O governo federal reagiu às acusações de que os recursos do Plano Safra 2024/25 não estariam sendo liberados ao setor agropecuário. Diante da repercussão de críticas de entidades e produtores, foi feito um pronunciamento categórico negando qualquer atraso nos repasses e classificando as alegações como desinformação.

De acordo com o governo, os valores para a atual safra estão disponíveis desde o dia 1º de julho, conforme previsto no calendário oficial. A equipe técnica argumenta que todos os sistemas operacionais necessários já estão ativos e que o cronograma está sendo cumprido de forma regular, tanto para pequenos produtores quanto para médios e grandes.

O Plano Safra 2024/25 foi anunciado com um volume recorde de R$ 400,59 bilhões em crédito rural para a agricultura empresarial e R$ 85,7 bilhões para a agricultura familiar.
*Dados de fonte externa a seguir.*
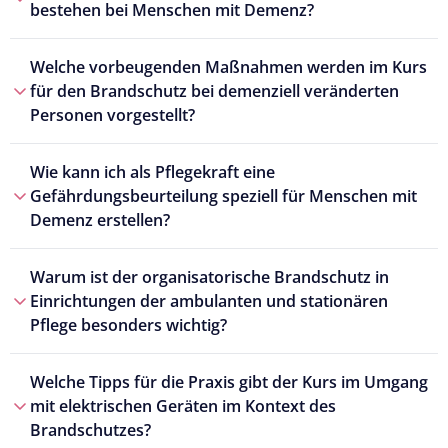
bestehen bei Menschen mit Demenz?
Welche vorbeugenden Maßnahmen werden im Kurs
für den Brandschutz bei demenziell veränderten
Personen vorgestellt?
Wie kann ich als Pflegekraft eine
Gefährdungsbeurteilung speziell für Menschen mit
Demenz erstellen?
Warum ist der organisatorische Brandschutz in
Einrichtungen der ambulanten und stationären
Pflege besonders wichtig?
Welche Tipps für die Praxis gibt der Kurs im Umgang
mit elektrischen Geräten im Kontext des
Brandschutzes?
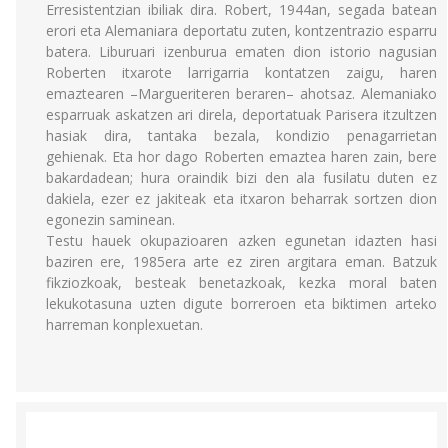
Erresistentzian ibiliak dira. Robert, 1944an, segada batean
erori eta Alemaniara deportatu zuten, kontzentrazio esparru
batera. Liburuari izenburua ematen dion istorio nagusian
Roberten itxarote larrigarria kontatzen zaigu, haren
emaztearen –Margueriteren beraren– ahotsaz. Alemaniako
esparruak askatzen ari direla, deportatuak Parisera itzultzen
hasiak dira, tantaka bezala, kondizio penagarrietan
gehienak. Eta hor dago Roberten emaztea haren zain, bere
bakardadean; hura oraindik bizi den ala fusilatu duten ez
dakiela, ezer ez jakiteak eta itxaron beharrak sortzen dion
egonezin saminean.
Testu hauek okupazioaren azken egunetan idazten hasi
baziren ere, 1985era arte ez ziren argitara eman. Batzuk
fikziozkoak, besteak benetazkoak, kezka moral baten
lekukotasuna uzten digute borreroen eta biktimen arteko
harreman konplexuetan.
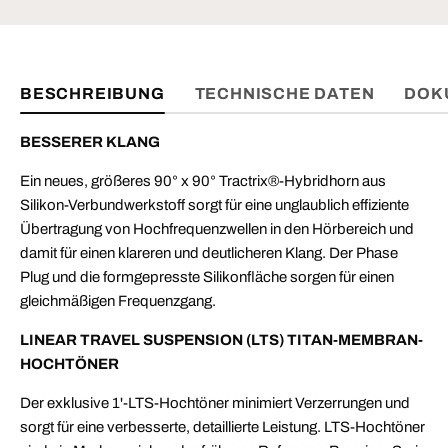
BESCHREIBUNG
TECHNISCHE DATEN
DOK
BESSERER KLANG
Ein neues, größeres 90° x 90° Tractrix®-Hybridhorn aus
Silikon-Verbundwerkstoff sorgt für eine unglaublich effiziente
Übertragung von Hochfrequenzwellen in den Hörbereich und
damit für einen klareren und deutlicheren Klang. Der Phase
Plug und die formgepresste Silikonfläche sorgen für einen
gleichmäßigen Frequenzgang.
LINEAR TRAVEL SUSPENSION (LTS) TITAN-MEMBRAN-
HOCHTÖNER
Der exklusive 1'-LTS-Hochtöner minimiert Verzerrungen und
sorgt für eine verbesserte, detaillierte Leistung. LTS-Hochtöner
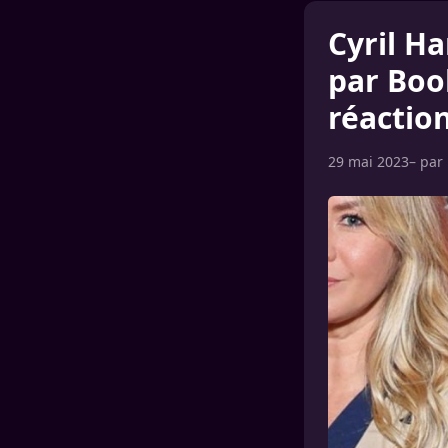
Cyril H
par Boo
réactio
29 mai 2023
– par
A expectativa é de que os recursos fomentem investimentos, custeio e comercialização da produção agropecuária em todas as regiões do país.

As críticas sobre supostos atrasos teriam partido de parlamentares e representantes do setor produtivo, que alegam dificuldades no acesso ao crédito desde o início do novo ciclo. Em resposta, o governo reafirma que não há qualquer interrupção no fluxo de liberação dos recursos e que eventuais ajustes pontuais fazem parte da operação inicial de todo Plano Safra.

Além disso, reforça que todas as instituições financeiras estão habilitadas a operar com as linhas de financiamento e que o produtor pode buscar informações junto ao seu banco de relacionamento. A orientação é que o setor mantenha a confiança no funcionamento do programa, que permanece como uma das principais ferramentas de apoio à produção rural brasileira.